** Opening PASSAGE PROVIDED block **
From about 1900 until 1970, a joint City-County building sat at Third and Market (Now “Court”) streets.

BeSpoke report: Future City Hall needs to be a 'hub'

COVINGTON, Ky. - When the City of Covington one day builds a permanent home to end its 50-year “nomadic existence,” City Hall should: 
  • Be in a visible, accessible, central, and prominent site that is “both symbolically and physically important to Covington.”
  • Not be a “single-purpose fortress” dedicated only to government offices but one with regular community events and programming.
  • As a true civic commons, include “a place for community voice, debate, and demonstrations.”
  • And celebrate the City’s architectural diversity and history.
Those were some of the conclusions of a 16-member task force that met for 10 months to undertake - as Mayor Joe Meyer described - “a thoughtful, theoretical, abstract conversation of what a City Hall means for this community.”
 
The privately funded effort - called “BeSpoke” after the word that means both to speak out and to do so in a tailored fashion - presented its final report to the Covington City Commission this week. That report can be found HERE.
 
The purpose of the BeSpoke effort was not to answer “when” or “where” a new City Hall would be built, nor to estimate its cost, design its look or estimate its size. It was to get the community thinking about the role of the building.
 
To engage the public, the task force sent out multiple surveys, had City staff compile daily journals explaining how they interacted with the public, created a web site, sponsored a summit and a picture-sharing marketing campaign, and established social media presences.
 
Consultant Joe Nickol of YARD & Company, which oversaw the process, pointed out that 70 percent of respondents said they had never been to City Hall and one-third said they rarely saw a local government presence in their neighborhood.
 
“The way citizens interact with City Hall has changed,” he said.
 
With that evolution in mind, Nickol said BeSpoke recognized and discussed ways to improve how residents interacted with: 
  • Each other to solve problems and change neighborhoods.
  • Elected officials to establish values and priorities.
  • City government functions.
  • Covington’s culture, “story,” and history. 
Task force Chairwoman Lori Eifert said the visioning effort thus organized its findings into five principles designed to integrate a future City Hall into the community both physically and socially while meeting the day-to-day transactional needs of people who walk into its doors:
  • Create multiple, connected venues for broad civic exchange (with better connections between City Hall and its residents and partners).
  • Locate a new City Hall at the hub of Covington public life (at a central, accessible, and visible site).
  • Provide many reasons to come to City Hall (with community events and programming, as well as meeting space for the public to use).
  • Build Covington’s Public Square (with an area where, for example, demonstrations and public events can be held).
  • Be a Center of Design and Culture (celebrating Covington’s historical architecture).
** Closing PASSAGE PROVIDED block **
SET OF TASKS >>
(1) Set down, word for word, the part of the Covington City Hall article starting at "BeSpoke report: Future" and ending at "events and programming.".
(2) Answer these from the Covington City Hall article:
(a) How many members did the task force have, and for how long did it meet?
(b) Which firm oversaw the process?
(c) What percentage of respondents said they had never been to City Hall?
(3) Extend the Covington City Hall article, picking up after its final sentence.
The lines have no connection to the article on Covington's future City Hall.
** Opening DATASET EXCERPTS block **
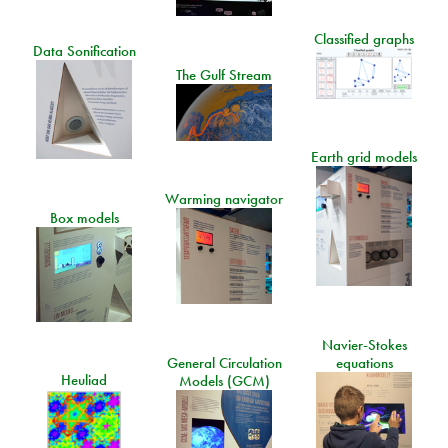
Classified graphs
Data Sonification
The Gulf Stream
Earth grid models
Warming navigator
Box models
Navier-Stokes
General Circulation
equations
Heuliad
Models (GCM)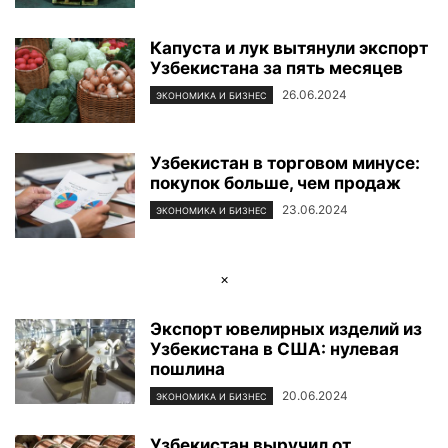
Капуста и лук вытянули экспорт
Узбекистана за пять месяцев
26.06.2024
ЭКОНОМИКА И БИЗНЕС
Узбекистан в торговом минусе:
покупок больше, чем продаж
23.06.2024
ЭКОНОМИКА И БИЗНЕС
×
Экспорт ювелирных изделий из
Узбекистана в США: нулевая
пошлина
20.06.2024
ЭКОНОМИКА И БИЗНЕС
Узбекистан выручил от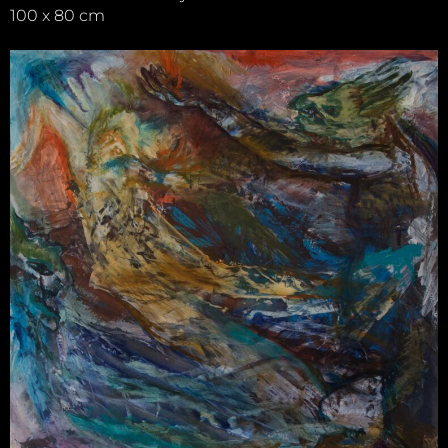
100 x 80 cm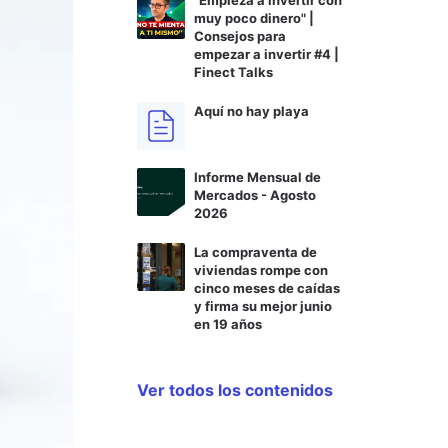
muy poco dinero" |
Consejos para
empezar a invertir #4 |
Finect Talks
Aquí no hay playa
Informe Mensual de
Mercados - Agosto
2026
La compraventa de
viviendas rompe con
cinco meses de caídas
y firma su mejor junio
en 19 años
Ver todos los contenidos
** Closing DATASET EXCERPTS block **
OUTPUTS FOR THE TASKS >>
(1)
BeSpoke report: Future City Hall needs to be a 'hub'

COVINGTON, Ky. - When the City of Covington one day builds a permanent home to end its 50-year “nomadic existence,” City Hall should: 
  • Be in a visible, accessible, central, and prominent site that is “both symbolically and physically important to Covington.”
  • Not be a “single-purpose fortress” dedicated only to government offices but one with regular community events and programming.

(2)
(a) 16 members, for 10 months.
(b) YARD & Company.
(c) 70 percent.

(3)
The report explains in detail the basis and elements of each principle.
 
At the meeting, Mayor Meyer thanked the BeSpoke task force for its work and noted that no taxpayer money was used. It was funded by the R.C. Durr Foundation and The Carol Ann and Ralph V. Haile Jr. Foundation. The task force was composed primarily of Covington residents. He said the report would serve as a helpful guide for architects and designers when it came time to build a City Hall.
 
The current reality
The City has been leasing space for administrative employees at 20 W. Pike St. - a converted department store - since moving out of a separate, converted department store in 2013. Last year it signed a four-year lease extension.
 
Despite a retrofit, the building is inadequate for government functions, lacking office space, meeting rooms for large groups, technology, a lobby area, and even a lunchroom. Desks are jammed into hallways, closets, and common areas. People who work closely together are physically separated. And citizens who come to pay bills or apply for permits must conduct their business out in the open. Furthermore, the Commission chambers is poorly lit and has terrible acoustics.
 
As a temporary building that also lacks any plaza or exterior area that could be considered a town square or civic commons, City Hall is uninviting and uninspiring to business prospects, out-of-town officials, visitors, and citizens, the task force concluded.
 
‘Nomadic existence’
Meyer said the City needed a building that made government relevant and effective for the people it serves and that created a sense of community.
 
“With five homes in 50 years, City government in Covington has lived a nomadic existence, forced time and again to throw the public’s belongings on its back and move to a hastily prepared location, often one poorly equipped for the critical mission of public service,” Meyer wrote in the BeSpoke report’s introductory letter.
 
“But we have a unique opportunity. ... We have the benefit of time to thoughtfully chart a course for a renewed investment in our civic commons and government building.”